What is required:
So that the copy stays text only, transcribe the data below exactly and exclude the images.
---- Provided material
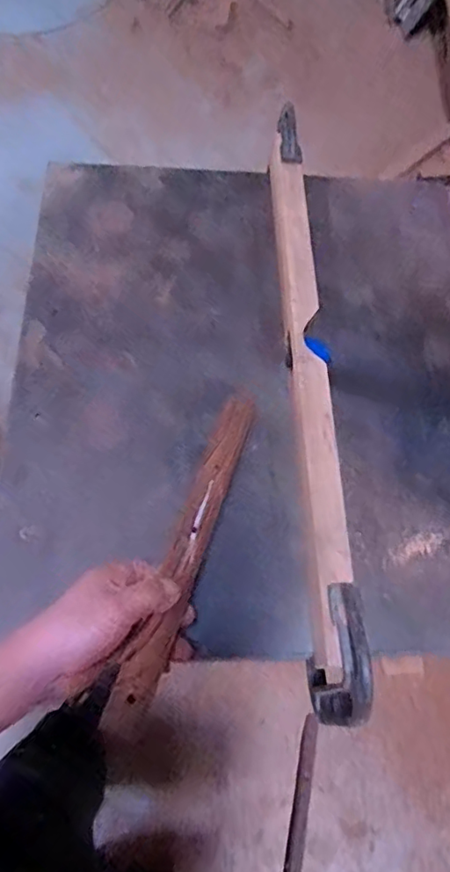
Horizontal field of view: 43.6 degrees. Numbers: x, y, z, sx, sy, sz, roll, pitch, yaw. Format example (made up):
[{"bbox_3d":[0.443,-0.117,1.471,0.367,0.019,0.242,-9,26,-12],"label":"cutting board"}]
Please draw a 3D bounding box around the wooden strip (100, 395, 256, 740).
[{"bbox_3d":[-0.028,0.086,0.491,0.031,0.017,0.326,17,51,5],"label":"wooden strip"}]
--------
Task solution:
Horizontal field of view: 43.6 degrees. Numbers: x, y, z, sx, sy, sz, roll, pitch, yaw. Format example (made up):
[{"bbox_3d":[0.443,-0.117,1.471,0.367,0.019,0.242,-9,26,-12],"label":"cutting board"}]
Please draw a 3D bounding box around the wooden strip (100, 395, 256, 740).
[{"bbox_3d":[-0.028,0.086,0.491,0.031,0.017,0.326,17,51,5],"label":"wooden strip"}]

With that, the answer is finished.